Alto Calilegua

Sin dudas conocer el Alto Calilegua es una de las más hermosas aventuras que se pueden hacer en la zona. El pueblito, de no más de una veintena de casas, se emplaza en las cimas planas de los cerros que coronan el parque. El acceso es únicamente a pie, a caballo o mula y llegar a este pobladito de las alturas demanda algo más que medio día, por lo que una vez llegados debe preverse pernoctar allí y descender el día completo.

Desde San Francisco, que se encuentra a una altura de aproximadamente 1500 mts snm, debe tomarse en sendero que atraviesa la selva montana, que da paso al bosque montano, y luego a medida que se asciende se llega finalmente a las praderas de las cimas y los pastizales de altura.

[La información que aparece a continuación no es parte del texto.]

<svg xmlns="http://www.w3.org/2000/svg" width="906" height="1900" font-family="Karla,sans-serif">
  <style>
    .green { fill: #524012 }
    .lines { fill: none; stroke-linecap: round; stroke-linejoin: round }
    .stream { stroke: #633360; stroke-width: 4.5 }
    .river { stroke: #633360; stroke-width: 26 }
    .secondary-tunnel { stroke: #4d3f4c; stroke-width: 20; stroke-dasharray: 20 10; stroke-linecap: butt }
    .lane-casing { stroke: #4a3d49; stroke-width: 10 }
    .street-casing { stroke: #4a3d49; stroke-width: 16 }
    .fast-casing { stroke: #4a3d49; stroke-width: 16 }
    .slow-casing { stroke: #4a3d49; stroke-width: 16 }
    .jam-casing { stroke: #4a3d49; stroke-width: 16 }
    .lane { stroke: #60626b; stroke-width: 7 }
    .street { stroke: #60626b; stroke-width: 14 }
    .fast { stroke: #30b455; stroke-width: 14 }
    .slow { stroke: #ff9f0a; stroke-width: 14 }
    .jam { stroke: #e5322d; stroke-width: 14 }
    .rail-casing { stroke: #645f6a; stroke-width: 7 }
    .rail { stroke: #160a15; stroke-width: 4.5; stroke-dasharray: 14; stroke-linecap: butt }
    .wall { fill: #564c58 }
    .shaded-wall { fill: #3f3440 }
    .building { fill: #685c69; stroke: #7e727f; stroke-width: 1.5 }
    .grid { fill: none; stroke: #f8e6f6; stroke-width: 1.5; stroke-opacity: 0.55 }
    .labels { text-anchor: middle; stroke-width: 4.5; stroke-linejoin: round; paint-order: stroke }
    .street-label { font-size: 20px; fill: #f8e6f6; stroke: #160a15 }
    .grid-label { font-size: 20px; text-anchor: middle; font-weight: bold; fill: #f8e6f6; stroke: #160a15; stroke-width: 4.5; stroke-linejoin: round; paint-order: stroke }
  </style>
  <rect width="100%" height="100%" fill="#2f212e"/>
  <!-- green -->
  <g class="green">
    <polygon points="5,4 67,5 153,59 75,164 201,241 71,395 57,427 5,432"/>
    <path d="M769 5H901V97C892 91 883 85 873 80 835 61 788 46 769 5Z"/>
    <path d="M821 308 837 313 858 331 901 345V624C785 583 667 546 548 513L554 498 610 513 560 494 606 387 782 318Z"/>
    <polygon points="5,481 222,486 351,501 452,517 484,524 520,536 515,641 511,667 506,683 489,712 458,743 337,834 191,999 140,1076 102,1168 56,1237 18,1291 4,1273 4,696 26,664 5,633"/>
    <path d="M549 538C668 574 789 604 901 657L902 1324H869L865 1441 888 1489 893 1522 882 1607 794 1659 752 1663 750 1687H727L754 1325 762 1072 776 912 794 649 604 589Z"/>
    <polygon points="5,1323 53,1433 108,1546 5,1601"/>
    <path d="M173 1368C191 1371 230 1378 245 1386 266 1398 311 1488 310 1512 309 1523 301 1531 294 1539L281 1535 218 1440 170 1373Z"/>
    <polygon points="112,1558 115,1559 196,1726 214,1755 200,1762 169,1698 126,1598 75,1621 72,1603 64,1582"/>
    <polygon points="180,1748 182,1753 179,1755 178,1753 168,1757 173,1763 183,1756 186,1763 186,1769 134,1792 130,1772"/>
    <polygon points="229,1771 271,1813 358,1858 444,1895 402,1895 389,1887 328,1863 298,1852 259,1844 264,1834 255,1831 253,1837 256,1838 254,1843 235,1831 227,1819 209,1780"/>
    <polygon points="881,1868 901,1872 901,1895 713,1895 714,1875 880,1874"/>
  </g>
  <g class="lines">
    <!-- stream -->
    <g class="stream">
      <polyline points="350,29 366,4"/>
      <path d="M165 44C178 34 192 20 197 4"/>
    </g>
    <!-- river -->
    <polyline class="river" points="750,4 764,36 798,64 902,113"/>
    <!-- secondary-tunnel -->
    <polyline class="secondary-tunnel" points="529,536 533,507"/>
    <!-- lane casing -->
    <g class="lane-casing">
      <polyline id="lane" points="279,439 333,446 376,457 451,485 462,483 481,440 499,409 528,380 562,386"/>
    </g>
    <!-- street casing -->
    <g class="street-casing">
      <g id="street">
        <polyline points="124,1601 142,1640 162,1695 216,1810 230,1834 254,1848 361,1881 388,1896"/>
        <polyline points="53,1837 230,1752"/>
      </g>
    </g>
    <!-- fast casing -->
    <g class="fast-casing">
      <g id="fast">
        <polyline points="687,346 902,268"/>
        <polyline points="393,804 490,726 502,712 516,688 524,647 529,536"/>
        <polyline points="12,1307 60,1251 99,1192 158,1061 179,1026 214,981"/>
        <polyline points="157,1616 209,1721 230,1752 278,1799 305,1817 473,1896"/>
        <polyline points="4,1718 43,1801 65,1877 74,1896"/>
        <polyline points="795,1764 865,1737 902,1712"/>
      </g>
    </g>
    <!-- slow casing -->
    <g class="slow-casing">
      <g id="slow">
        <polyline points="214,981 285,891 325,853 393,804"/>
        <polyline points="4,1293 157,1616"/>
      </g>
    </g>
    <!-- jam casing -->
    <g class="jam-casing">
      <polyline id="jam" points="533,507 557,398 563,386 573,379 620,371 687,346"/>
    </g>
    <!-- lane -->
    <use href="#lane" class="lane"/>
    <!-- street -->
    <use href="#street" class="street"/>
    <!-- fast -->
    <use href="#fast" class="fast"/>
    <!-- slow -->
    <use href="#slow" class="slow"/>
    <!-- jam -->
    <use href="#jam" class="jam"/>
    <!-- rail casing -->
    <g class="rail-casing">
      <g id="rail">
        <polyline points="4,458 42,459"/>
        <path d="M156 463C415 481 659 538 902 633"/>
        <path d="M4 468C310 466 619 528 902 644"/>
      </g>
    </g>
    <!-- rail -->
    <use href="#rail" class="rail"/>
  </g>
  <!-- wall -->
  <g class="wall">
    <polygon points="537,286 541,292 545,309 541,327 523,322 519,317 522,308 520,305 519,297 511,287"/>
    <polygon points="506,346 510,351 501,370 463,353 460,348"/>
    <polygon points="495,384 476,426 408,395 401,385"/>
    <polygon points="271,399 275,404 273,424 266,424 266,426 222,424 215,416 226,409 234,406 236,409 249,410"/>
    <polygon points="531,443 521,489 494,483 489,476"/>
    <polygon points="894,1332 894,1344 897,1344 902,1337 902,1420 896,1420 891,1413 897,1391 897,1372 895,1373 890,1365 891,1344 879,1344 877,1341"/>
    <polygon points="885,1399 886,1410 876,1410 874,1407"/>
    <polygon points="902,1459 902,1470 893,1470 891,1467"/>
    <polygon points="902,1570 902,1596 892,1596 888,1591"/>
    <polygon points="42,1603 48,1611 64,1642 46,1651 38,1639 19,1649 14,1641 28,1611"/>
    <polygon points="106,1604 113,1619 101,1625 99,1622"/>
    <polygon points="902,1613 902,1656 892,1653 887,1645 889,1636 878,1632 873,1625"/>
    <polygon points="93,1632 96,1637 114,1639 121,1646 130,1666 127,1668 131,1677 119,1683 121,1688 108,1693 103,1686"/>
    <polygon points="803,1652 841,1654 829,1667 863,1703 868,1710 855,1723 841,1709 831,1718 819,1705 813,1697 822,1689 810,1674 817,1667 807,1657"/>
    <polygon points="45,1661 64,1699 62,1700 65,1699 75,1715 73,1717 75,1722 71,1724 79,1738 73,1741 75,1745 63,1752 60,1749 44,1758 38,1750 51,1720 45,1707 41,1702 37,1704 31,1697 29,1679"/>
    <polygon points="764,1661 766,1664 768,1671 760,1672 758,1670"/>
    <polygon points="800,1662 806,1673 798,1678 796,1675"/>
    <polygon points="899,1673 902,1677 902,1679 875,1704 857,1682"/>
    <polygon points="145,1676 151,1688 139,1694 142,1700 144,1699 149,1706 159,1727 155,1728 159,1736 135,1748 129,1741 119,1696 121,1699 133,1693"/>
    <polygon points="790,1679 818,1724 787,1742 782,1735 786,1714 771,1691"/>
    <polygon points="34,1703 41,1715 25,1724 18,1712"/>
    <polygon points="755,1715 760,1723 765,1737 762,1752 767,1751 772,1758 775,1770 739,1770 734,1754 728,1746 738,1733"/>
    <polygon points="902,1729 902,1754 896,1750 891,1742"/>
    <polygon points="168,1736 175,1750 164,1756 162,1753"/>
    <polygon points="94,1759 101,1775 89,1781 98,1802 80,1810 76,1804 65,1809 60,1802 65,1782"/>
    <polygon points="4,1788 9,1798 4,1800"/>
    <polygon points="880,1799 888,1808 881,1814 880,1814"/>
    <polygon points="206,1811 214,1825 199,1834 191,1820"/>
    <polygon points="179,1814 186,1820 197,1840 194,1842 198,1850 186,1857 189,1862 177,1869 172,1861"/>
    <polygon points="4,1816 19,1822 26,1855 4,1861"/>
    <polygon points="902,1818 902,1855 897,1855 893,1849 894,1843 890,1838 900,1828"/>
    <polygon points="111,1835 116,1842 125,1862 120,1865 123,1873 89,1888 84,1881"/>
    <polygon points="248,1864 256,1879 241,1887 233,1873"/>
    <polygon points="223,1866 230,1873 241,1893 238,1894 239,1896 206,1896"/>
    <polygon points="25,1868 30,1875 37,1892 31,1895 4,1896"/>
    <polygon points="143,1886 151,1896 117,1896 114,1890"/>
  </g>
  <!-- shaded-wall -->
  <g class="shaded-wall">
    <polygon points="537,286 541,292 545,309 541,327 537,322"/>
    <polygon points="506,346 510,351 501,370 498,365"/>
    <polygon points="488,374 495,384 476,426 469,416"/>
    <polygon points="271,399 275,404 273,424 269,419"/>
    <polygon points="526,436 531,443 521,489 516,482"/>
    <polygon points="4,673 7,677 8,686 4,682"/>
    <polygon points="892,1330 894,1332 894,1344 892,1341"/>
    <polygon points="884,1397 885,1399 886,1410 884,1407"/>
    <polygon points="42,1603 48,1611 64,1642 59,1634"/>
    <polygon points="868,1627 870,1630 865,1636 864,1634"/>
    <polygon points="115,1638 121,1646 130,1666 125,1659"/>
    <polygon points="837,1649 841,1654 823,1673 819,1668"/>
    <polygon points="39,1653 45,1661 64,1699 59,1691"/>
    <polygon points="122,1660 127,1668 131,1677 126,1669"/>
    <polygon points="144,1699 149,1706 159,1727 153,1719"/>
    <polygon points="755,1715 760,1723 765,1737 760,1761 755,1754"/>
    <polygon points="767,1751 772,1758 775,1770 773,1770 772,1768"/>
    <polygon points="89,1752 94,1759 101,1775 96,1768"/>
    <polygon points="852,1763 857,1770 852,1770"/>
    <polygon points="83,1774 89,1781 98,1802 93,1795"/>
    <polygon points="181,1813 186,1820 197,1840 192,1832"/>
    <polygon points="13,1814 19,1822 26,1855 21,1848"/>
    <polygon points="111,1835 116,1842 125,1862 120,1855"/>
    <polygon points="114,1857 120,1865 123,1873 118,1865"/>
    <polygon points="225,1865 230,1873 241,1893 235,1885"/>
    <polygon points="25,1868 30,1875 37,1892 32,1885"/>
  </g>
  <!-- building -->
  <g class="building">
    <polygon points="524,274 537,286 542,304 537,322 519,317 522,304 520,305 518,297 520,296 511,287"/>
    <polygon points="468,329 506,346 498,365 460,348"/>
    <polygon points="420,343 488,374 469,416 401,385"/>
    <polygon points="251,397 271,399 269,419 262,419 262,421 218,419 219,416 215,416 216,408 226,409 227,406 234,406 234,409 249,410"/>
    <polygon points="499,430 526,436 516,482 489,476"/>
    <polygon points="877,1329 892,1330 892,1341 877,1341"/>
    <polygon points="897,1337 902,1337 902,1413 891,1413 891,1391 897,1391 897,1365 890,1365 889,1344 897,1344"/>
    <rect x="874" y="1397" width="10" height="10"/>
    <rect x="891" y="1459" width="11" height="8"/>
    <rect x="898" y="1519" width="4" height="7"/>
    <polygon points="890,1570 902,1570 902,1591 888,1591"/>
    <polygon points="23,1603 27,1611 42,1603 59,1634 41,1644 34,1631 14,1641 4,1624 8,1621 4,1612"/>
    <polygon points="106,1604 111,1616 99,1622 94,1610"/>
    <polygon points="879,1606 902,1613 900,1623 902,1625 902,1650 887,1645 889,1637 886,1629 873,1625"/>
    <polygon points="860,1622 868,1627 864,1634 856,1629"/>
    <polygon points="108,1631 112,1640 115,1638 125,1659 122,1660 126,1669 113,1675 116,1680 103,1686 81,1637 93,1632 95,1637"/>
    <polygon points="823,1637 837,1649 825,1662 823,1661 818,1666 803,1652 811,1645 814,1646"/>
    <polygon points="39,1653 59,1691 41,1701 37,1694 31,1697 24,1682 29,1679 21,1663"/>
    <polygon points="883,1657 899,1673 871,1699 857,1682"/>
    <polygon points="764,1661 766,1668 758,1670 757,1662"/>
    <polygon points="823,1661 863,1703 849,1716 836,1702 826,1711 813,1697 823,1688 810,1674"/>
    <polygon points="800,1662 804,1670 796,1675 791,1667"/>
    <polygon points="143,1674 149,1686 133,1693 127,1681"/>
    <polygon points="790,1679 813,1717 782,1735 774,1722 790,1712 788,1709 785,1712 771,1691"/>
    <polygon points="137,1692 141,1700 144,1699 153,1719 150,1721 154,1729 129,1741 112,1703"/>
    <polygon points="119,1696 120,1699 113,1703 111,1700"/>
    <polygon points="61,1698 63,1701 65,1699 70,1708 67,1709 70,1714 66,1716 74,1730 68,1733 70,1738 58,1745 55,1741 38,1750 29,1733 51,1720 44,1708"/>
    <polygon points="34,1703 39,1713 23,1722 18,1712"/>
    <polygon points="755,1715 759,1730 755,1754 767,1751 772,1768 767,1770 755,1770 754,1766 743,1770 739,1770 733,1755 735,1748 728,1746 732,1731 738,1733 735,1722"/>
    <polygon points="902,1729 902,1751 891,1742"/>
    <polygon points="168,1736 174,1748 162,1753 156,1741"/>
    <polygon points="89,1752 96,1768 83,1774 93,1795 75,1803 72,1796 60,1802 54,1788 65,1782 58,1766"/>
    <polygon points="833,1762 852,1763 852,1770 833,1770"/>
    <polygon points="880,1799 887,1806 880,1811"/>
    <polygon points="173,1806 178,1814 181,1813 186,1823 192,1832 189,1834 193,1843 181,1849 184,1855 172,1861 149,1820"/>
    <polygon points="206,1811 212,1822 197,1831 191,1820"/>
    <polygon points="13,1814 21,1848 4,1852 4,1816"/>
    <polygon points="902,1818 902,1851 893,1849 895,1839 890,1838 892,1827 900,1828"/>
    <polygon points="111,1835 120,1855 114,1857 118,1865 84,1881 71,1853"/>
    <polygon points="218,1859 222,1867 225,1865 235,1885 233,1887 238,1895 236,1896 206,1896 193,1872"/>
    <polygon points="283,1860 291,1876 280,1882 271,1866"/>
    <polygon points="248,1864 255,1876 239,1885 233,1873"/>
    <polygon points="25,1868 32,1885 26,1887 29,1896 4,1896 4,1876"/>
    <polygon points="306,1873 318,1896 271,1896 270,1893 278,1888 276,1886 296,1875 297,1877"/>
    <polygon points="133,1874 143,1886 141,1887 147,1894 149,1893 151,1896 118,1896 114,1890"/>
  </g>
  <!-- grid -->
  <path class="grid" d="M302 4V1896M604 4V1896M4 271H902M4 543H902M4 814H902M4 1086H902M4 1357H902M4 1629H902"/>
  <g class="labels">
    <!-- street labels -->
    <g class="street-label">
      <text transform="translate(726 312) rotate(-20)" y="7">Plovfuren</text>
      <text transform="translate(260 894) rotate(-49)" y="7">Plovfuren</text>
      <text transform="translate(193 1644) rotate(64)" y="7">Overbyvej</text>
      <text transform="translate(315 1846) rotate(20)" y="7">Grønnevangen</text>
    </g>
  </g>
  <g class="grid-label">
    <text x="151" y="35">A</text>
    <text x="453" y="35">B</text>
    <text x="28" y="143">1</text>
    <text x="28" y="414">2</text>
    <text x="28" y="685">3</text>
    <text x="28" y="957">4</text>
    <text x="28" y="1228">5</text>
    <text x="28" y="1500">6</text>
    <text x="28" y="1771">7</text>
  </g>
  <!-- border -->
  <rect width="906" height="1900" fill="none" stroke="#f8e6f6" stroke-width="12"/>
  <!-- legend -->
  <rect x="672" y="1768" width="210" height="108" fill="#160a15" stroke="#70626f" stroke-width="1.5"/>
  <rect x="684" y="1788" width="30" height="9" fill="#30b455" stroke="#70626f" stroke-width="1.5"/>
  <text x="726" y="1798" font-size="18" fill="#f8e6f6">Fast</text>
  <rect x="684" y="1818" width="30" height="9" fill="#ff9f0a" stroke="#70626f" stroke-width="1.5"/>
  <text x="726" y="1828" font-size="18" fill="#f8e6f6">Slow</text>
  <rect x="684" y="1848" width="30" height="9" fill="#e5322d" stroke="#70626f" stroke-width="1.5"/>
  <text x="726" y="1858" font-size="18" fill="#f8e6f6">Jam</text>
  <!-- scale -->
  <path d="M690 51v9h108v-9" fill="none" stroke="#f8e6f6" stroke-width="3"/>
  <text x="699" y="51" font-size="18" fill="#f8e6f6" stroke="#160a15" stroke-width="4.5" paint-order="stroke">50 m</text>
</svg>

En el camino es posible apreciar las variaciones de la vegetación que cambia conforme a la altura, desde la espesura de la selva hasta los campos verdes de césped en las alturas a unos 3000 mts snm.

Esta travesía no sólo permite contemplar paisajes de ensueño, pudiendo verse otros pueblos cercanos que se yerguen sobre las laderas, sino que se divisa en la lejanía las imponentes serranías desérticas que separan la aridez de la Quebrada al otro lado, del verde profundo de las yungas.

En el camino, es posible avistar una gran variedad de aves, y con suerte contemplar en los cielos el vuelo del rey de los Andes, el Cóndor Andino que los sobrevolará silencioso cuando transiten las praderas en las cimas.

Luego de medio día de marcha, ya en las alturas, en el camino se divisan algunos puestos de los lugareños que llevan en verano el ganado a pastar a las alturas. Unas horas más de marcha y se llega finalmente al Alto Calilegua, sin dudas un paraje de ensueño donde sólo los aventureros pueden deleitarse con las magníficas vistas que son sólo privilegio de las tierras altas.